WORK TO COMPLETE –
Copy word for word the portion of the article on the electricity-producing fabric that begins at "Lead researcher Professor" and stops after "on the market.".

SELECTED PASSAGE –

Cut from... well, a cloth

A lot can be said of mobile batteries, but "long-lasting" isn't a phrase that comes to mind. Thus, the birth of power banks and power-saving options in mobile OS devices. Well, things may be about to change.

A group of US and Chinese researchers from the Georgia Institute of Technology in Atlanta have worked for the past two years to develop an electricity-producing fabric. The super-thin material generates electricity through movement and sunlight.

This smart fabric is made using "solar cells fabricated from lightweight polymer fibers into micro cables are then woven via a shuttle-flying process with fibre-based triboelectric nanogenerators," according to the article published in Nature Energy.

A cut above the rest

The applications of such a technology are limited only by what you can weave. "A single layer of such fabric is 320 μm thick and can be integrated into various cloths, curtains, tents and so on," the study claims. And it can be charged as you move wearing the cloth, or as the wind blows it around.

Lead researcher Professor Zhong Lin Wang explains: "If you're walking [and] your jacket is flicking back and forwards, you can harvest this kind of motion energy to charge your cell phone." The researches demonstrated this using a 4 cm by 5 cm piece of the cloth and it was enough to power "a 2 mF commercial capacitor up to 2 V in 1 min under ambient sunlight in the presence of mechanical excitation."

Credits: Professor Zhong Lin Wang

With the rise of wearable tech, this fabric already has market potential — from mobile to medical technology, and infrastructure monitoring to GPS. The researchers have received a number of inquiries from people in these industries.

In two years, the fabric may be available on the market.

DATA EXCERPTS –
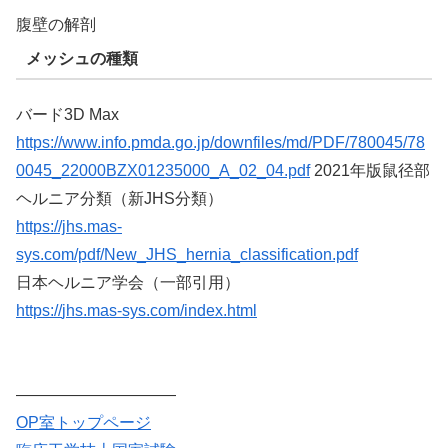
腹壁の解剖
メッシュの種類
バード3D Max
https://www.info.pmda.go.jp/downfiles/md/PDF/780045/78
0045_22000BZX01235000_A_02_04.pdf
2021年版鼠径部
ヘルニア分類（新JHS分類）
https://jhs.mas-
sys.com/pdf/New_JHS_hernia_classification.pdf
日本ヘルニア学会（一部引用）
https://
jhs.mas
-sys.com/index.html
——————————
OP室トップページ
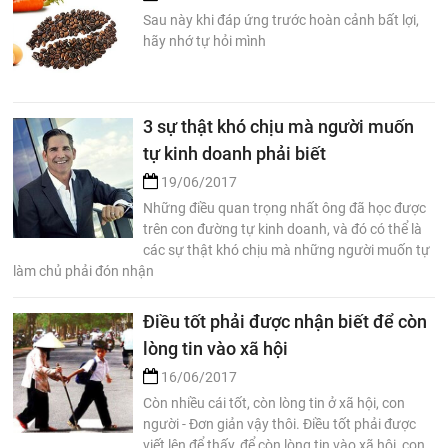
Sau này khi đáp ứng trước hoàn cảnh bất lợi,
hãy nhớ tự hỏi mình
3 sự thật khó chịu mà người muốn
tự kinh doanh phải biết
19/06/2017
Những điều quan trọng nhất ông đã học được
trên con đường tự kinh doanh, và đó có thể là
các sự thật khó chịu mà những người muốn tự
làm chủ phải đón nhận
Điều tốt phải được nhận biết để còn
lòng tin vào xã hội
16/06/2017
Còn nhiều cái tốt, còn lòng tin ở xã hội, con
người - Đơn giản vậy thôi. Điều tốt phải được
viết lên để thấy, để còn lòng tin vào xã hội, con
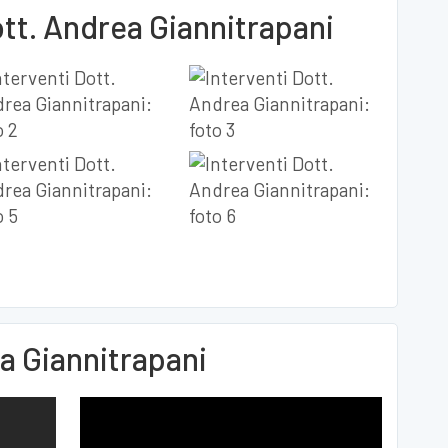
ott. Andrea Giannitrapani
a Giannitrapani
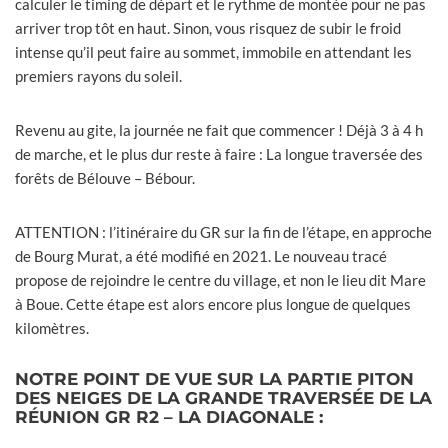
calculer le timing de départ et le rythme de montée pour ne pas
arriver trop tôt en haut. Sinon, vous risquez de subir le froid
intense qu’il peut faire au sommet, immobile en attendant les
premiers rayons du soleil.
Revenu au gite, la journée ne fait que commencer ! Déjà 3 à 4 h
de marche, et le plus dur reste à faire : La longue traversée des
forêts de Bélouve – Bébour.
ATTENTION : l’itinéraire du GR sur la fin de l’étape, en approche
de Bourg Murat, a été modifié en 2021. Le nouveau tracé
propose de rejoindre le centre du village, et non le lieu dit Mare
à Boue. Cette étape est alors encore plus longue de quelques
kilomètres.
NOTRE POINT DE VUE SUR LA PARTIE PITON
DES NEIGES DE LA GRANDE TRAVERSÉE DE LA
RÉUNION GR R2 – LA DIAGONALE :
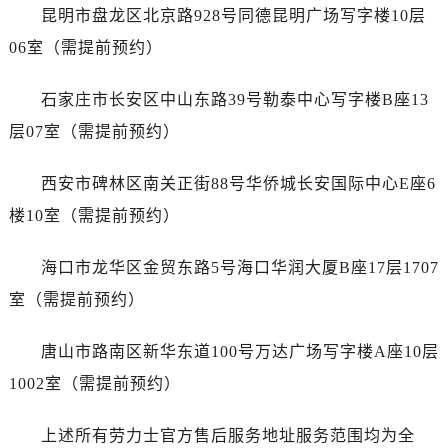
广东省梅州市梅江区金燕大道劳力士售后服务中心（需提前预约）
昆明市盘龙区北京路928号同德昆明广场写字楼10层
广东省清远市清城区湖西路劳力士售后服务中心（需提前预约）
06室（需提前预约）
广东省汕头市龙湖区长平路劳力士售后服务中心（需提前预约）
广东省汕尾市城区香洲街道园林社区翠园街劳力士售后服务中心（需提前预约）
石家庄市长安区中山东路39号勒泰中心写字楼B座13
广东省韶关市武江区芙蓉新区与老城中心交汇处劳力士售后服务中心（需提前预约）
层07室（需提前预约）
广东省深圳市罗湖区深南东路5001号华润大厦17层1701室劳力士售后服务中心（需提前预约）
广东省阳江市江城区东风一路劳力士售后服务中心（需提前预约）
西安市碑林区南关正街88号华侨城长安国际中心E座6
广东省云浮市云城区金山路劳力士售后服务中心（需提前预约）
楼10室（需提前预约）
广东省湛江市赤坎区观海北路劳力士售后服务中心（需提前预约）
广东省肇庆市端州区信安大道与砚都大道交汇处劳力士售后服务中心（需提前预约）
海口市龙华区金贸东路5号海口华润大厦B座17层1707
广西壮族自治区百色市右江区中山二路劳力士售后服务中心（需提前预约）
室（需提前预约）
广西壮族自治区北海市海城区北京路劳力士售后服务中心（需提前预约）
广西壮族自治区崇左市江州区石景林街道友谊大道与丽川路交汇处劳力士售后服务中心（需提前预约）
唐山市路南区新华东道100号万达广场写字楼A座10层
广西壮族自治区防城港市港口区金花茶大道劳力士售后服务中心（需提前预约）
1002室（需提前预约）
广西壮族自治区贵港市港北区港城街道布山大道与仙衣路交叉口劳力士售后服务中心（需提前预约）
广西壮族自治区桂林市秀峰区红岭路劳力士售后服务中心（需提前预约）
上述所有劳力士官方售后服务地址服务范围均为全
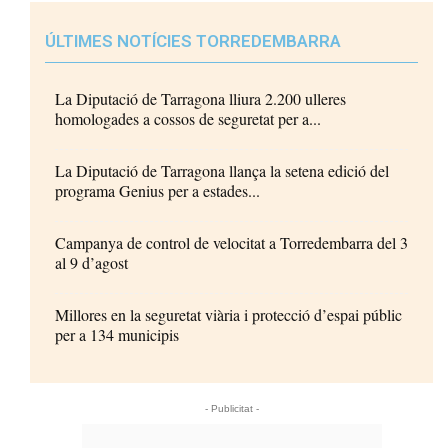
ÚLTIMES NOTÍCIES TORREDEMBARRA
La Diputació de Tarragona lliura 2.200 ulleres
homologades a cossos de seguretat per a...
La Diputació de Tarragona llança la setena edició del
programa Genius per a estades...
Campanya de control de velocitat a Torredembarra del 3
al 9 d’agost
Millores en la seguretat viària i protecció d’espai públic
per a 134 municipis
- Publicitat -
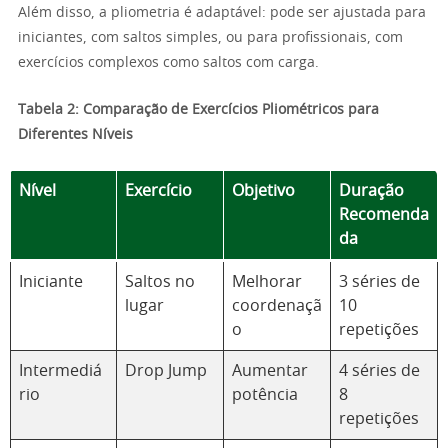
Além disso, a pliometria é adaptável: pode ser ajustada para
iniciantes, com saltos simples, ou para profissionais, com
exercícios complexos como saltos com carga.
Tabela 2: Comparação de Exercícios Pliométricos para
Diferentes Níveis
Nível
Exercício
Objetivo
Duração
Recomenda
da
Iniciante
Saltos no
Melhorar
3 séries de
lugar
coordenaçã
10
o
repetições
Intermediá
Drop Jump
Aumentar
4 séries de
rio
potência
8
repetições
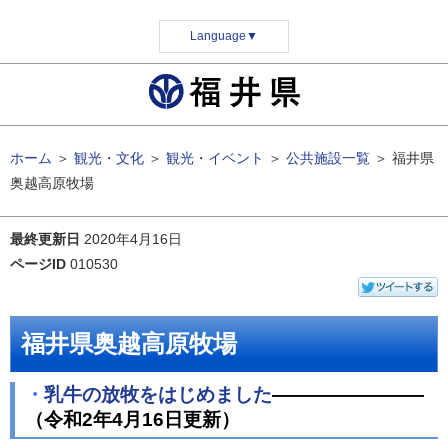
Language
▼
ホーム
＞
観光・文化
＞
観光・イベント
＞
公共施設一覧
＞
福井県
奥越高原牧場
最終更新日
2020年4月16日
ページID
010530
福井県奥越高原牧場
・
乳牛の放牧をはじめました
――――――――
（令和2年4月16日更新）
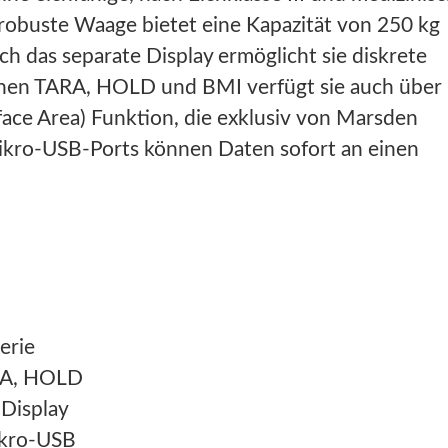
robuste Waage bietet eine Kapazität von 250 kg
ch das separate Display ermöglicht sie diskrete
en TARA, HOLD und BMI verfügt sie auch über
face Area) Funktion, die exklusiv von Marsden
Mikro-USB-Ports können Daten sofort an einen
erie
RA, HOLD
 Display
ikro-USB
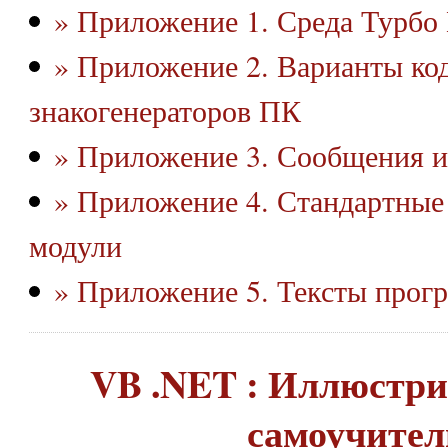
» Приложение 1. Среда Турбо
» Приложение 2. Варианты ко
знакогенераторов ПК
» Приложение 3. Сообщения 
» Приложение 4. Стандартные
модули
» Приложение 5. Тексты прог
VB .NET : Иллюстр
самоучител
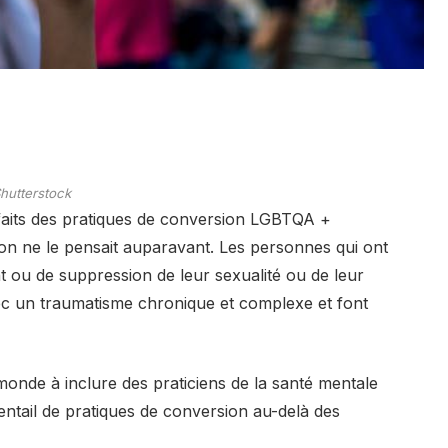
hutterstock
faits des pratiques de conversion LGBTQA +
’on ne le pensait auparavant. Les personnes qui ont
t ou de suppression de leur sexualité ou de leur
ec un traumatisme chronique et complexe et font
 monde à inclure des praticiens de la santé mentale
ventail de pratiques de conversion au-delà des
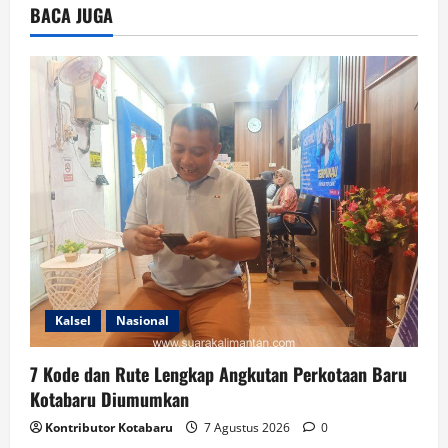
BACA JUGA
Kalsel
Nasional
7 Kode dan Rute Lengkap Angkutan Perkotaan Baru
Kotabaru Diumumkan
Kontributor Kotabaru
7 Agustus 2026
0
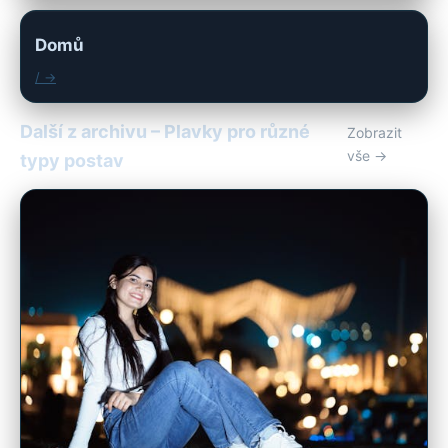
Domů
/ →
Další z archivu – Plavky pro různé
Zobrazit
vše →
typy postav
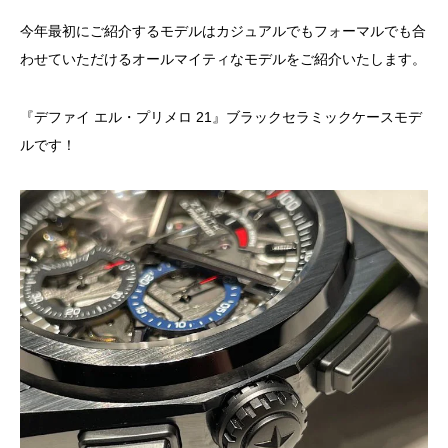
今年最初にご紹介するモデルはカジュアルでもフォーマルでも合
わせていただけるオールマイティなモデルをご紹介いたします。
『デファイ エル・プリメロ 21』ブラックセラミックケースモデ
ルです！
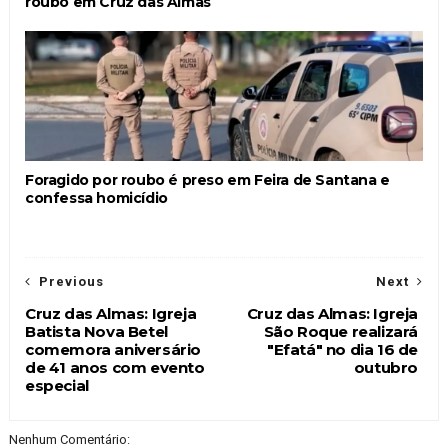
roubo em Cruz das Almas
Foragido por roubo é preso em Feira de Santana e
confessa homicídio
Previous
Next
Cruz das Almas: Igreja
Cruz das Almas: Igreja
Batista Nova Betel
São Roque realizará
comemora aniversário
"Efatá" no dia 16 de
de 41 anos com evento
outubro
especial
Nenhum Comentário:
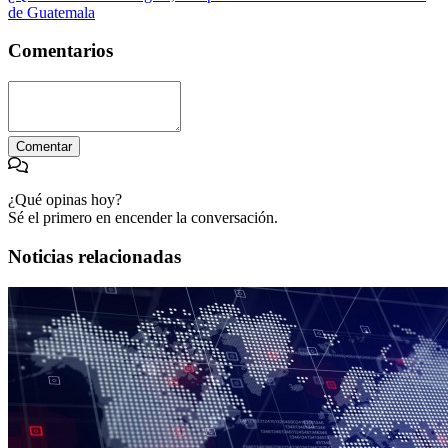
de Guatemala
Comentarios
Comentar
¿Qué opinas hoy?
Sé el primero en encender la conversación.
Noticias relacionadas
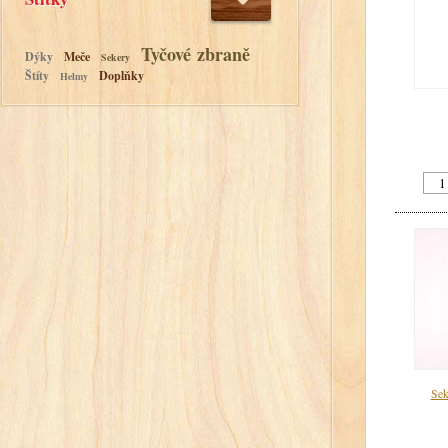
Tyčové zbraně
Dýky
Meče
Sekery
Štíty
Doplňky
Helmy
Sek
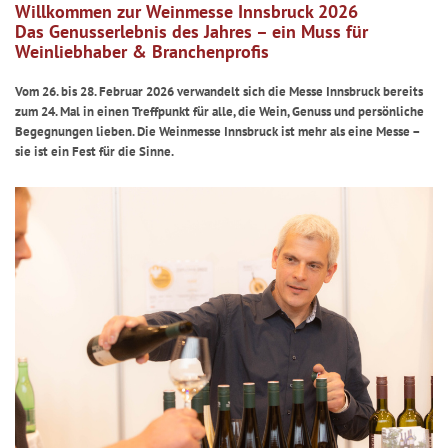
Willkommen zur Weinmesse Innsbruck 2026
Das Genusserlebnis des Jahres – ein Muss für
Weinliebhaber & Branchenprofis
Vom 26. bis 28. Februar 2026 verwandelt sich die Messe Innsbruck bereits
zum 24. Mal in einen Treffpunkt für alle, die Wein, Genuss und persönliche
Begegnungen lieben. Die Weinmesse Innsbruck ist mehr als eine Messe –
sie ist ein Fest für die Sinne.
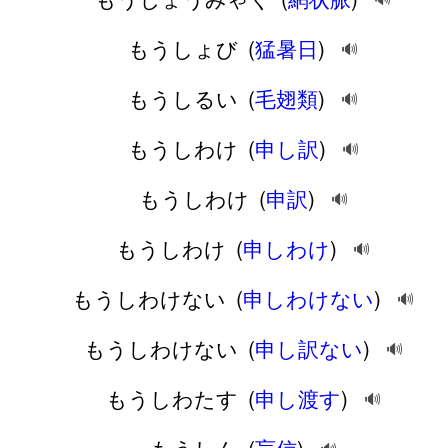
もうしょび
(
猛暑日
)
🔊
もうしるい
(
毛翅類
)
🔊
もうしわけ
(
申し訳
)
🔊
もうしわけ
(
申訳
)
🔊
もうしわけ
(
申しわけ
)
🔊
もうしわけない
(
申しわけない
)
🔊
もうしわけない
(
申し訳ない
)
🔊
もうしわたす
(
申し渡す
)
🔊
もうしん
(
盲信
)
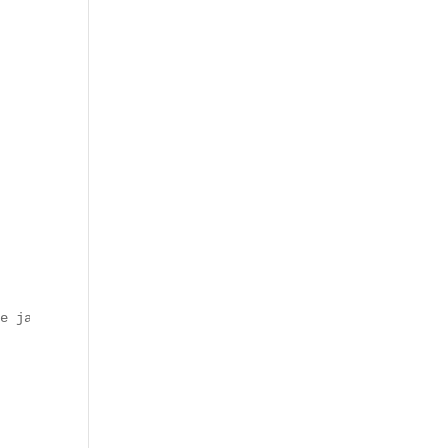
e japonaise (umami, présentation minimaliste).  
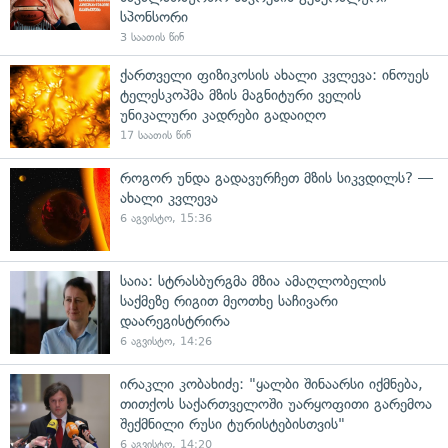
სპონსორი
3 საათის წინ
ქართველი ფიზიკოსის ახალი კვლევა: ინოუეს
ტელესკოპმა მზის მაგნიტური ველის
უნიკალური კადრები გადაიღო
17 საათის წინ
როგორ უნდა გადავურჩეთ მზის სიკვდილს? —
ახალი კვლევა
6 აგვისტო, 15:36
საია: სტრასბურგმა მზია ამაღლობელის
საქმეზე რიგით მეოთხე საჩივარი
დაარეგისტრირა
6 აგვისტო, 14:26
ირაკლი კობახიძე: "ყალბი შინაარსი იქმნება,
თითქოს საქართველოში უარყოფითი გარემოა
შექმნილი რუსი ტურისტებისთვის"
6 აგვისტო, 14:20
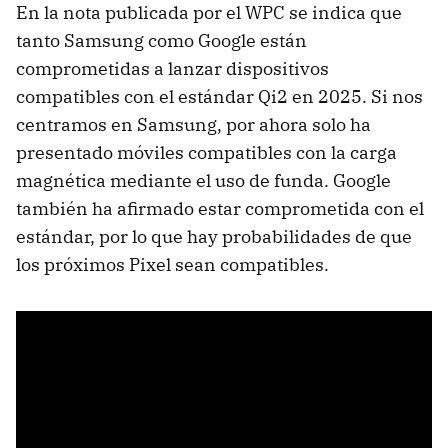
En la nota publicada por el WPC se indica que
tanto Samsung como Google están
comprometidas a lanzar dispositivos
compatibles con el estándar Qi2 en 2025. Si nos
centramos en Samsung, por ahora solo ha
presentado móviles compatibles con la carga
magnética mediante el uso de funda. Google
también ha afirmado estar comprometida con el
estándar, por lo que hay probabilidades de que
los próximos Pixel sean compatibles.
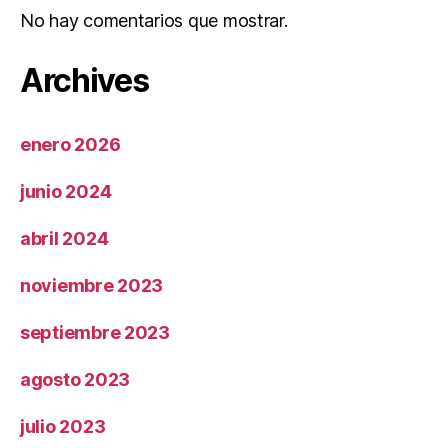
No hay comentarios que mostrar.
Archives
enero 2026
junio 2024
abril 2024
noviembre 2023
septiembre 2023
agosto 2023
julio 2023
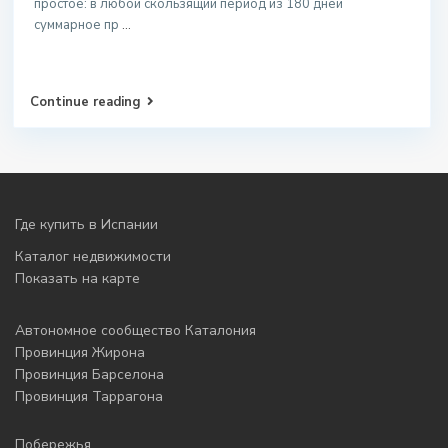
простое: в любой скользящий период из 180 дней
суммарное пр
...
Continue reading
Где купить в Испании
Каталог недвижимости
Показать на карте
Автономное сообщество Каталония
Провинция Жирона
Провинция Барселона
Провинция Таррагона
Побережья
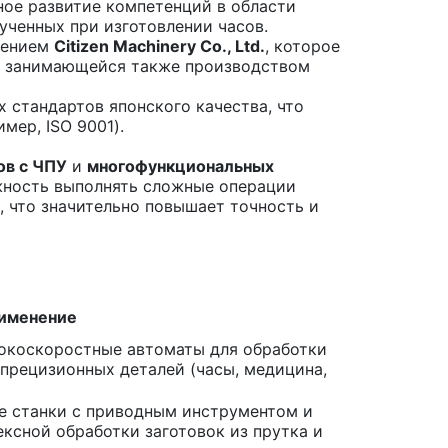
чное развитие компетенций в области
ученных при изготовлении часов.
елением
Citizen Machinery Co., Ltd.
, которое
n, занимающейся также производством
 стандартов японского качества, что
ер, ISO 9001).
ов с ЧПУ
и
многофункциональных
ожность выполнять сложные операции
и, что значительно повышает точность и
рименение
окоскоростные автоматы для обработки
 прецизионных деталей (часы, медицина,
 станки с приводным инструментом и
ксной обработки заготовок из прутка и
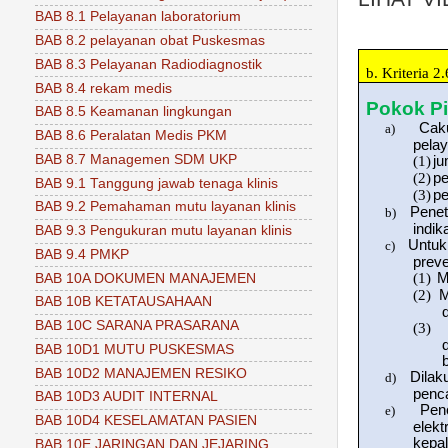
BAB 8.1 Pelayanan laboratorium
BAB 8.2 pelayanan obat Puskesmas
BAB 8.3 Pelayanan Radiodiagnostik
b.
Kriteria 
BAB 8.4 rekam medis
Pokok Pi
BAB 8.5 Keamanan lingkungan
Caku
a)
BAB 8.6 Peralatan Medis PKM
pelay
BAB 8.7 Managemen SDM UKP
(1)
ju
(2)
pe
BAB 9.1 Tanggung jawab tenaga klinis
(3)
p
BAB 9.2 Pemahaman mutu layanan klinis
Penet
b)
indik
BAB 9.3 Pengukuran mutu layanan klinis
Untuk
c)
BAB 9.4 PMKP
preve
(1)
M
BAB 10A DOKUMEN MANAJEMEN
(2)
M
BAB 10B KETATAUSAHAAN
BAB 10C SARANA PRASARANA
(3)
BAB 10D1 MUTU PUSKESMAS
BAB 10D2 MANAJEMEN RESIKO
Dilak
d)
penc
BAB 10D3 AUDIT INTERNAL
Pen
e)
BAB 10D4 KESELAMATAN PASIEN
elekt
kepa
BAB 10E JARINGAN DAN JEJARING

THE COMPLETED TASK –
Lead researcher Professor Zhong Lin Wang explains: "If you're walking [and] your jacket is flicking back and forwards, you can harvest this kind of motion energy to charge your cell phone." The researches demonstrated this using a 4 cm by 5 cm piece of the cloth and it was enough to power "a 2 mF commercial capacitor up to 2 V in 1 min under ambient sunlight in the presence of mechanical excitation."

Credits: Professor Zhong Lin Wang

With the rise of wearable tech, this fabric already has market potential — from mobile to medical technology, and infrastructure monitoring to GPS. The researchers have received a number of inquiries from people in these industries.

In two years, the fabric may be available on the market.